Amanda Hess, Slate: Marriage Wage Gap: Post-Recession, Only Middle-Class Americans Can Afford to Get Married.
Thanks to falling working-class wages, the outsourcing of American manufacturing, the thinning of company benefits, and the rise of part-time and self-employment, American jobs are, in many ways, less stable than ever. Unskilled workers without a higher education are finding it more difficult to translate blue-collar work into middle-class stability. Many of the working-class Americans interviewed by Silva and Corse are now too concerned with maintaining their “own survival” to “imagine being able to provide materially and emotionally for others.” Meanwhile, marriage itself has transformed into a luxury item. Over the past century, the old model of obligatory American marriage, which was “rooted in male authority” and “backed by both religious and legal mandates,” gave way to “companionate” marriages dedicated to prioritizing “the couple as equal individuals” in the family structure. Now, as Silva and Corse tell it, a new age of “therapeutic” marriage has arisen to focus on the “happiness, equality, mutuality, and self-actualization of individuals.”
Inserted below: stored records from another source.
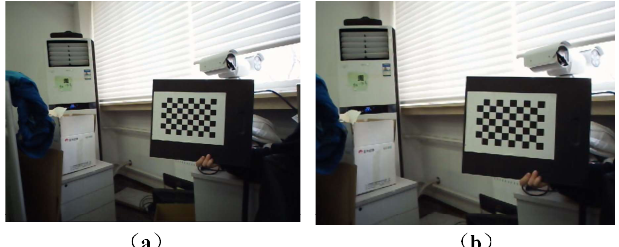
Figure 4. Checkerboard before and after distortion correction: ( a ) Before distortion correction; ( b ) After distortion correction.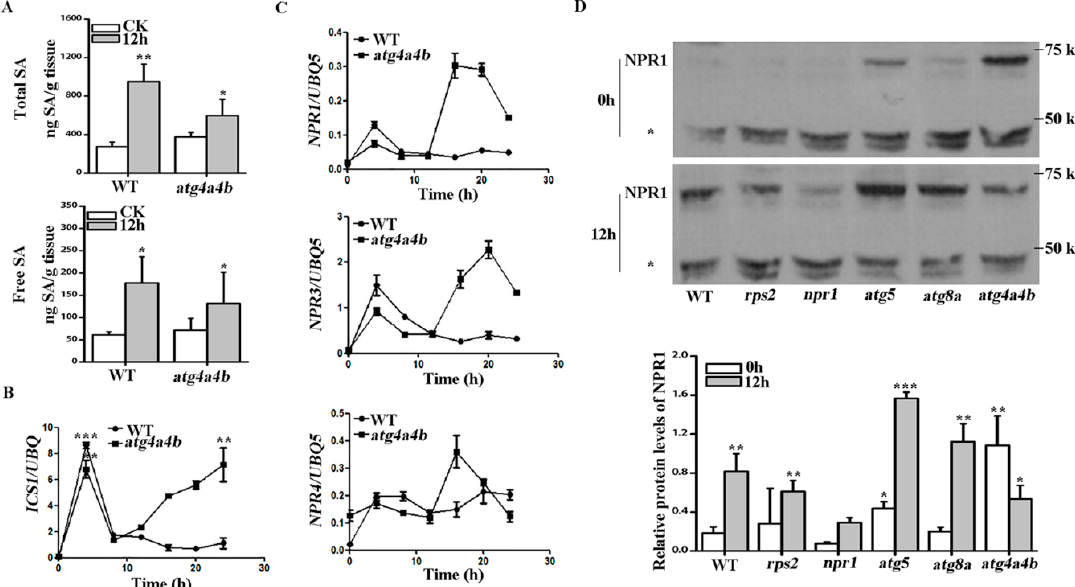
Figure 4. ATG4 inhibited salicylic acid (SA) consumption during AvrRpt2 induced autophagy-dependent HR. ( A ) Total SA and free SA contents in WT and atg4a4b under AvrRpt2 infection for 12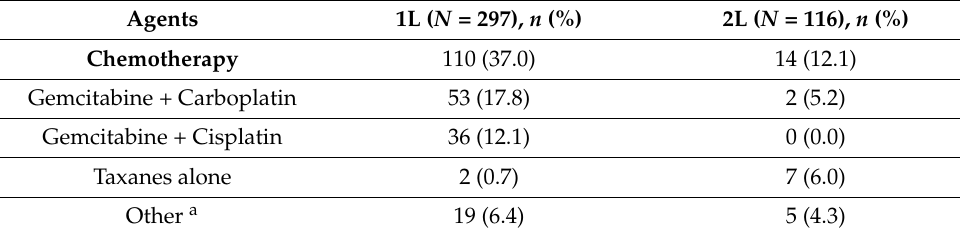
Table A1. Palliative systemic therapy by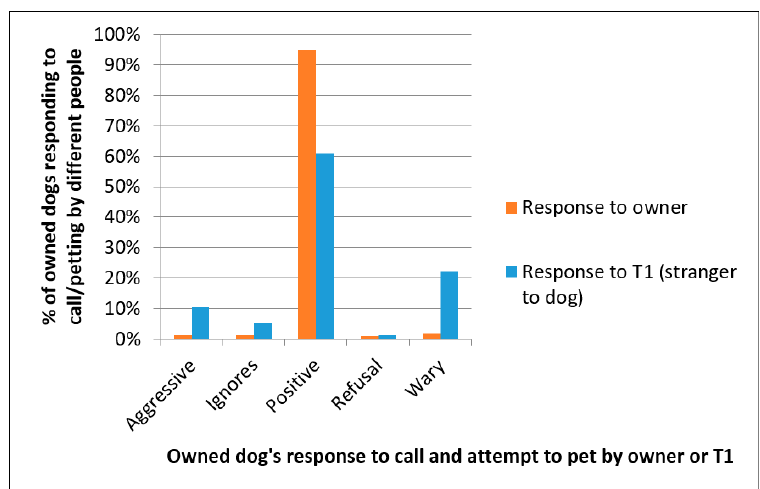
Figure 8. Responses of owned dogs to being called over and petted by owners and T1s.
That self-actualization doesn’t come cheap. The rise of the freelance economy and the decline of traditional marriage has made life less regimented for middle-class Americans, too. But middle-class people benefit from the educational backgrounds and salaries necessary to stabilize their own careers and relationships outside of these traditional social structures. People like Earl and Jan can spend their paychecks on therapy, horses, college, and gyms to stay happy together. Even middle-class Americans who can’t afford to buy their kid a pony have more resources to maintain their relationships through economic instability. For people at a certain education level and salary potential, the self-employment economy can provide the flexibility to spend time with their families; sharing resources with a partner is more likely to be an investment than a risk. But people like Cindy and Megan can’t afford to invest in this new model (and the old model, where a male breadwinner provided for the family, doesn’t exist anymore). As traditional work and family structures crumble in the United States, middle-class Americans have the money to build relationships, yet remain satisfied as individuals. For working-class Americans, personal stability sometimes requires staying single and avoiding the risk of abuse, abandonment, and even more economic and emotional disruption.